◆ **JOB**
In the records below, how many lines hold the word "label"? Give only the number.
(SOURCE MATERIAL)
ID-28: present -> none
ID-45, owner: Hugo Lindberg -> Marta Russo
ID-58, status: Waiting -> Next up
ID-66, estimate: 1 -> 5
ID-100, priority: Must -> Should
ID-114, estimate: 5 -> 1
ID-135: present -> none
(End SOURCE MATERIAL)
(SOURCE MATERIAL)
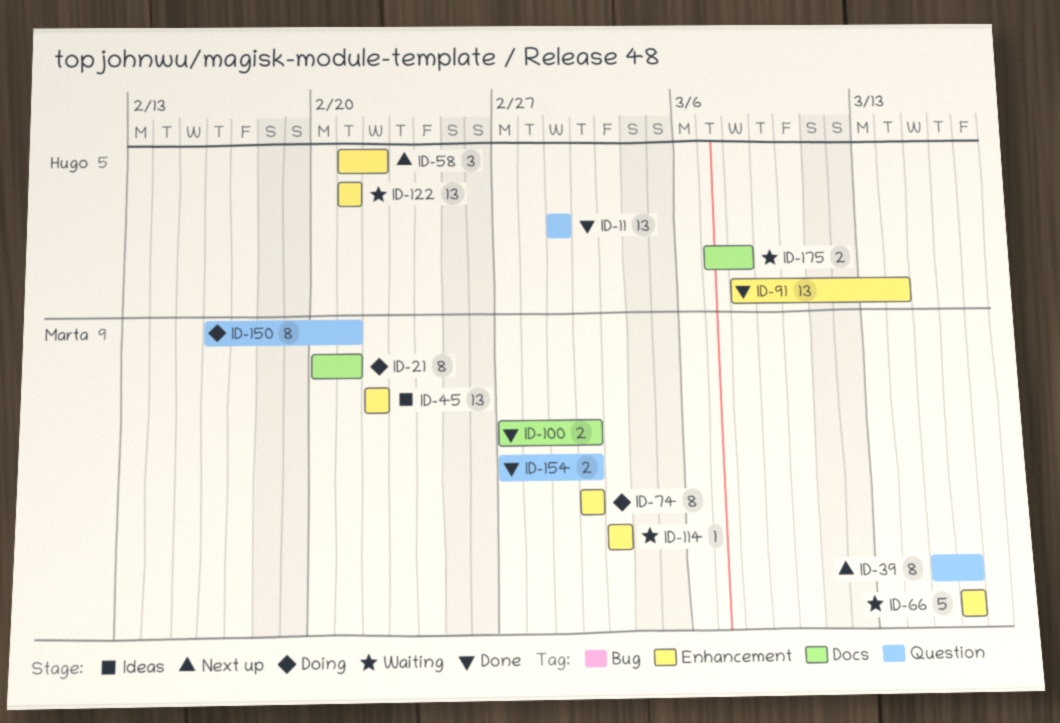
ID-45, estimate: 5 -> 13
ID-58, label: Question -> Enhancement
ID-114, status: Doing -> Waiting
(End SOURCE MATERIAL)
(SOURCE MATERIAL)
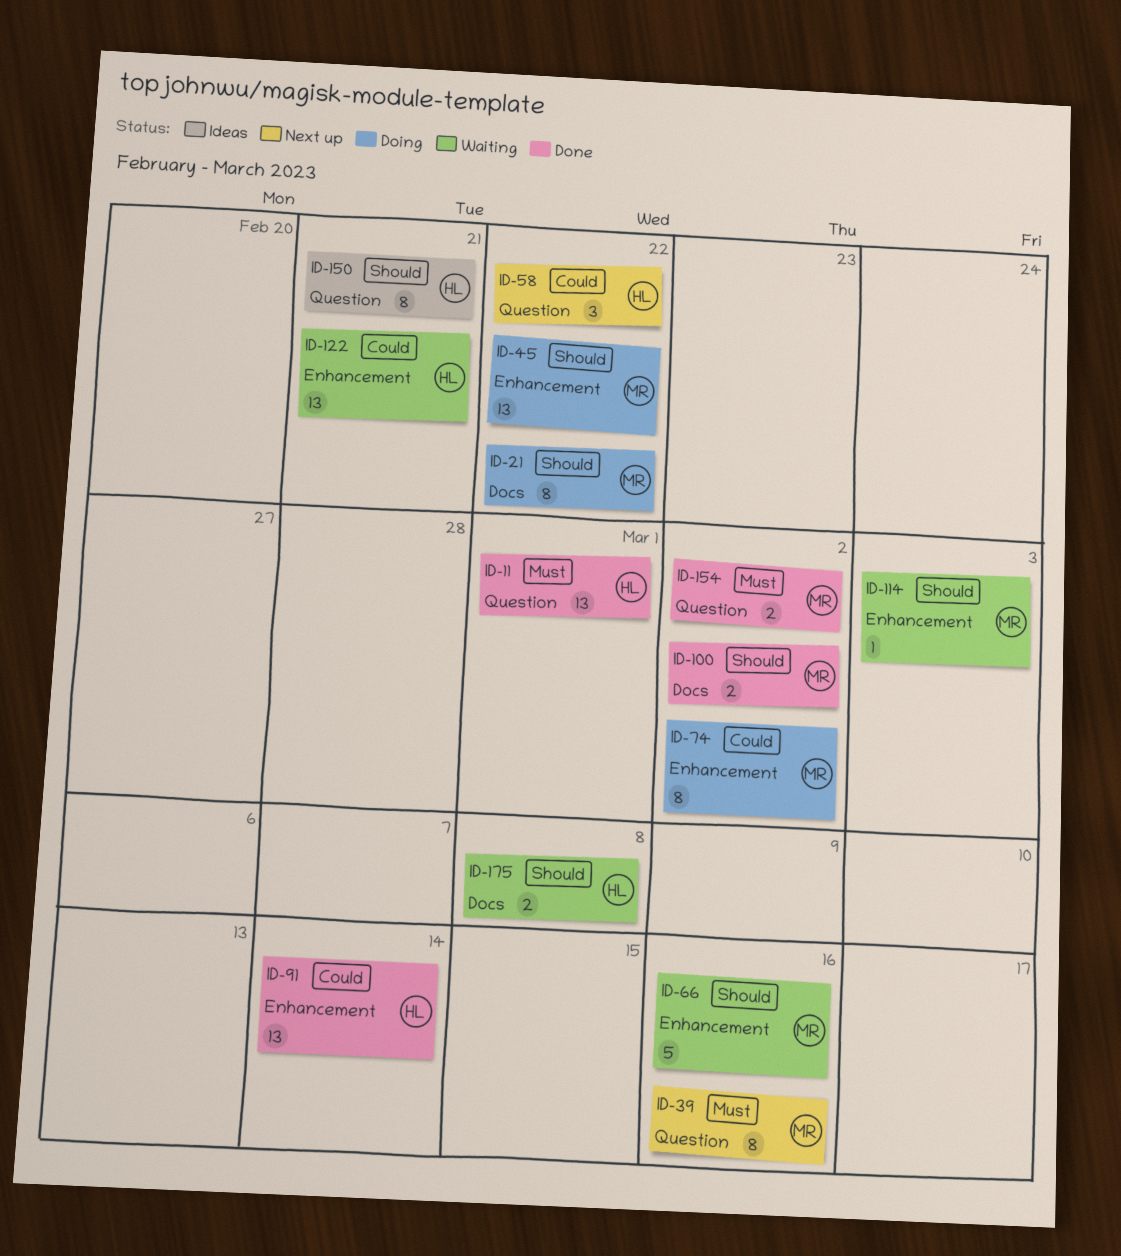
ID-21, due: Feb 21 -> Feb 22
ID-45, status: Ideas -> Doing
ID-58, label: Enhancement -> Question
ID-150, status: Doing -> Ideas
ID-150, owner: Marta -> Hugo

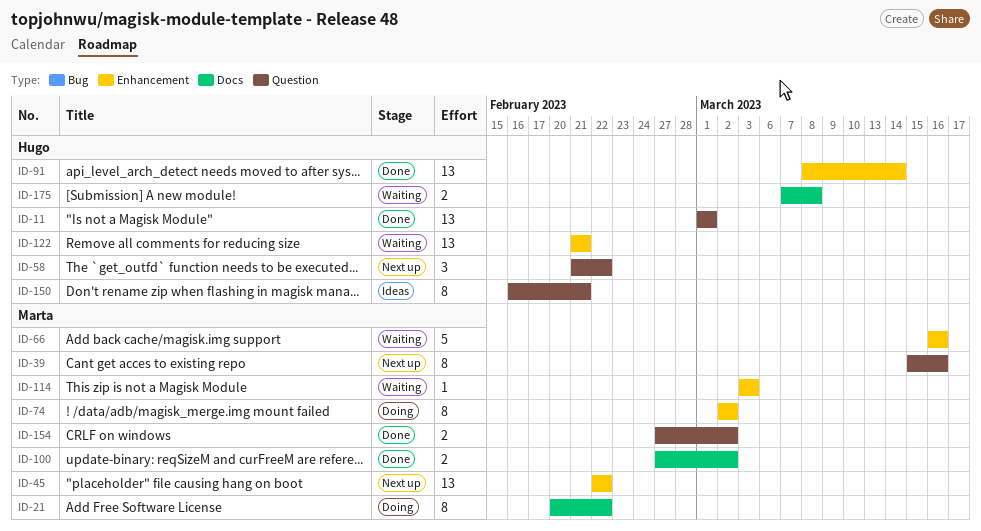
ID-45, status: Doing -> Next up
(End SOURCE MATERIAL)
◆ **TASK RESULT**
2